[Page images and extracted text]

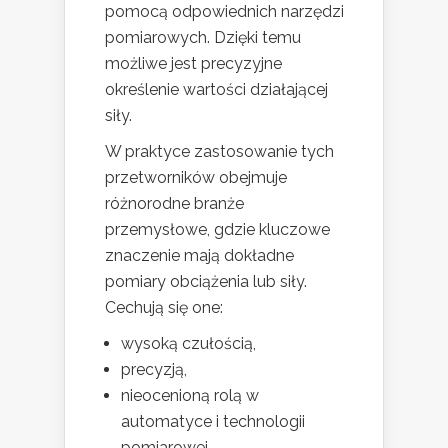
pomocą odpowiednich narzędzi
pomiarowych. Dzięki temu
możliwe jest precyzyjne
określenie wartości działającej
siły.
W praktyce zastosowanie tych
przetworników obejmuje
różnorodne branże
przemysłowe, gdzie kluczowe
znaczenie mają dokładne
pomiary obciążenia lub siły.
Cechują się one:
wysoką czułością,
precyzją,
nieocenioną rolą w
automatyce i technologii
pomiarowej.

# TASK DETAILS
From the first line to the last, retype the data exactly, without images.

# SOLUTION TO THE PROBLEM
pomocą odpowiednich narzędzi
pomiarowych. Dzięki temu
możliwe jest precyzyjne
określenie wartości działającej
siły.
W praktyce zastosowanie tych
przetworników obejmuje
różnorodne branże
przemysłowe, gdzie kluczowe
znaczenie mają dokładne
pomiary obciążenia lub siły.
Cechują się one:
wysoką czułością,
precyzją,
nieocenioną rolą w
automatyce i technologii
pomiarowej.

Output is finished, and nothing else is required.